Excerpted data ::

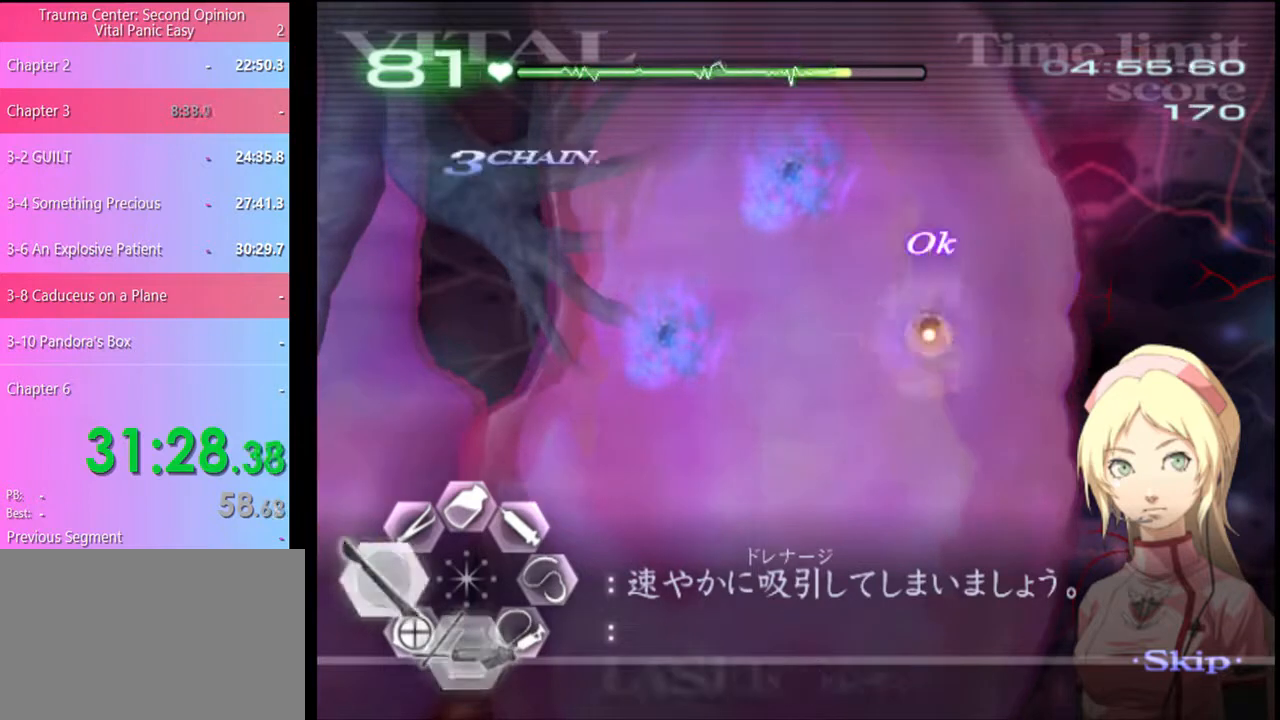
{"keys": ["d", "s"], "mouse": ["left"], "events": [[33, "d", "down"], [100, "mouse_left", "down"]]}
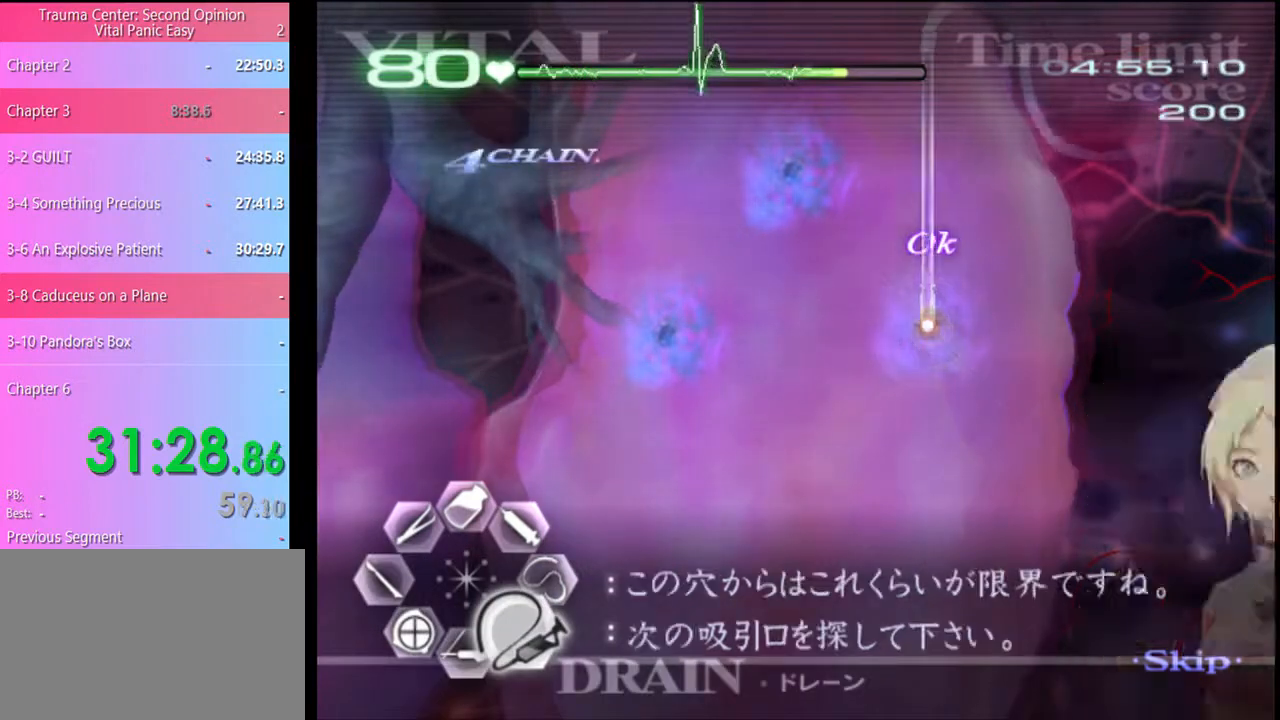
{"keys": ["d", "s"], "mouse": [], "events": [[33, "mouse_left", "up"], [100, "mouse_left", "down"], [433, "mouse_left", "up"]]}
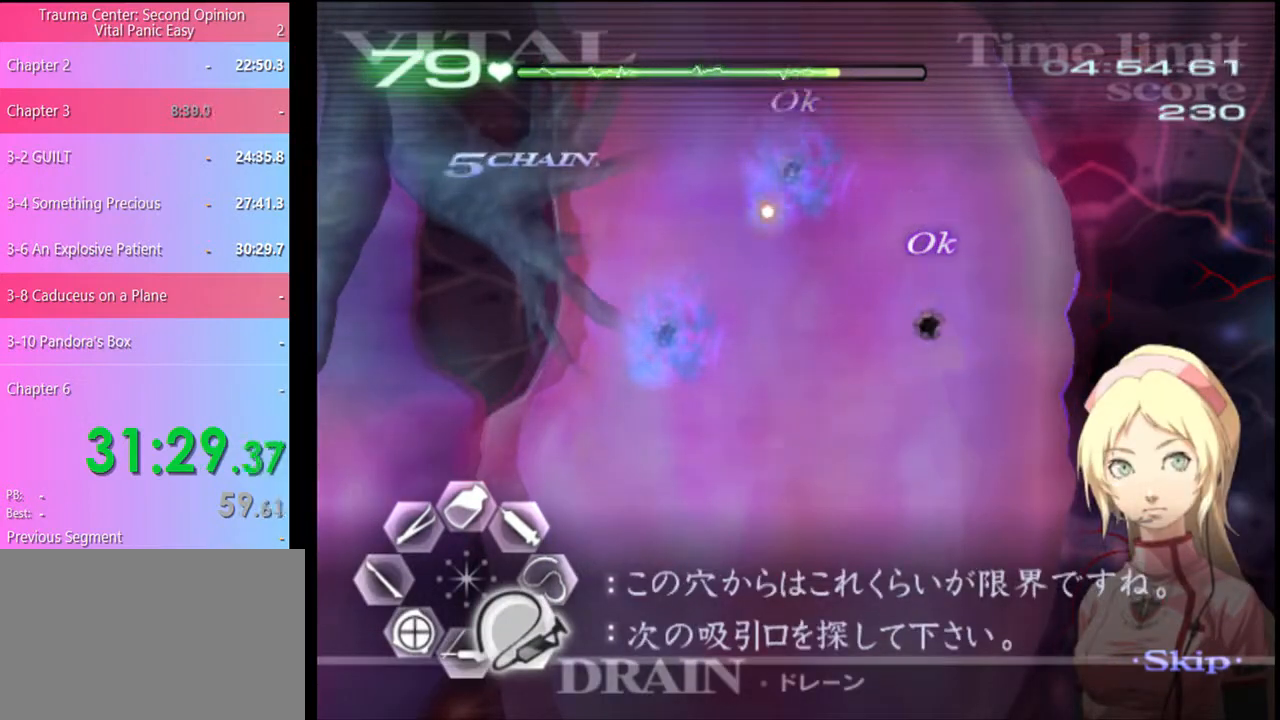
{"keys": [], "mouse": [], "events": [[67, "mouse_left", "down"], [433, "s", "up"], [467, "d", "up"], [467, "mouse_left", "up"]]}
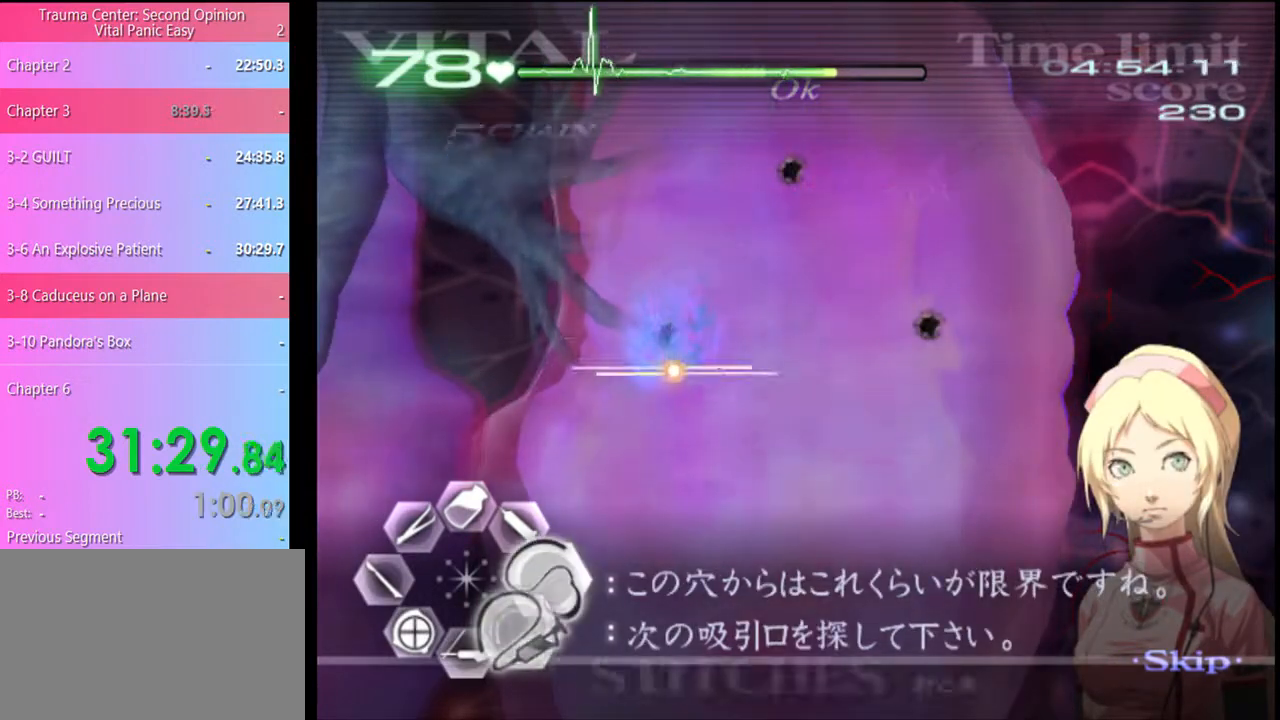
{"keys": ["d", "s"], "mouse": ["left"], "events": [[200, "d", "down"], [200, "mouse_left", "down"], [233, "s", "down"], [267, "mouse_left", "up"], [367, "mouse_left", "down"]]}
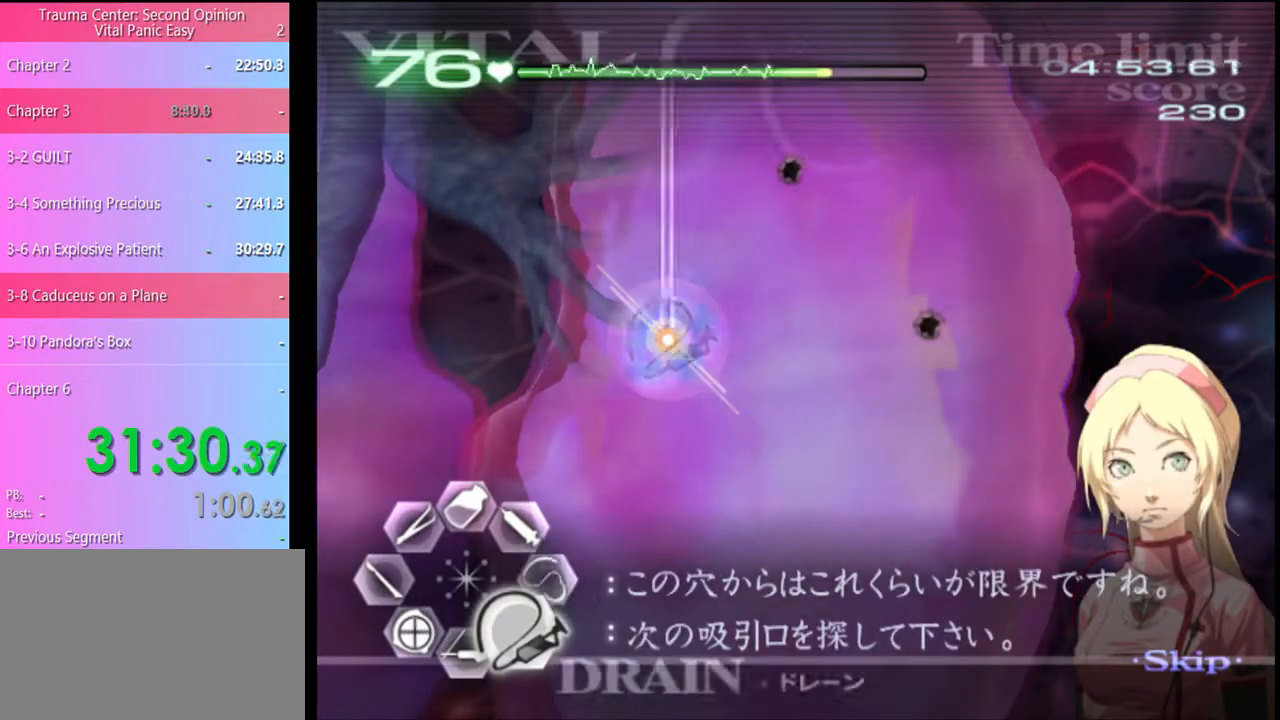
{"keys": ["w"], "mouse": [], "events": [[167, "mouse_left", "up"], [167, "s", "up"], [200, "d", "up"], [300, "w", "down"], [367, "mouse_left", "down"], [500, "mouse_left", "up"]]}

Assignment :: Give every record again without changing a word. Exclude the pictures.

Written response ::
{"keys": ["d", "s"], "mouse": ["left"], "events": [[33, "d", "down"], [100, "mouse_left", "down"]]}
{"keys": ["d", "s"], "mouse": [], "events": [[33, "mouse_left", "up"], [100, "mouse_left", "down"], [433, "mouse_left", "up"]]}
{"keys": [], "mouse": [], "events": [[67, "mouse_left", "down"], [433, "s", "up"], [467, "d", "up"], [467, "mouse_left", "up"]]}
{"keys": ["d", "s"], "mouse": ["left"], "events": [[200, "d", "down"], [200, "mouse_left", "down"], [233, "s", "down"], [267, "mouse_left", "up"], [367, "mouse_left", "down"]]}
{"keys": ["w"], "mouse": [], "events": [[167, "mouse_left", "up"], [167, "s", "up"], [200, "d", "up"], [300, "w", "down"], [367, "mouse_left", "down"], [500, "mouse_left", "up"]]}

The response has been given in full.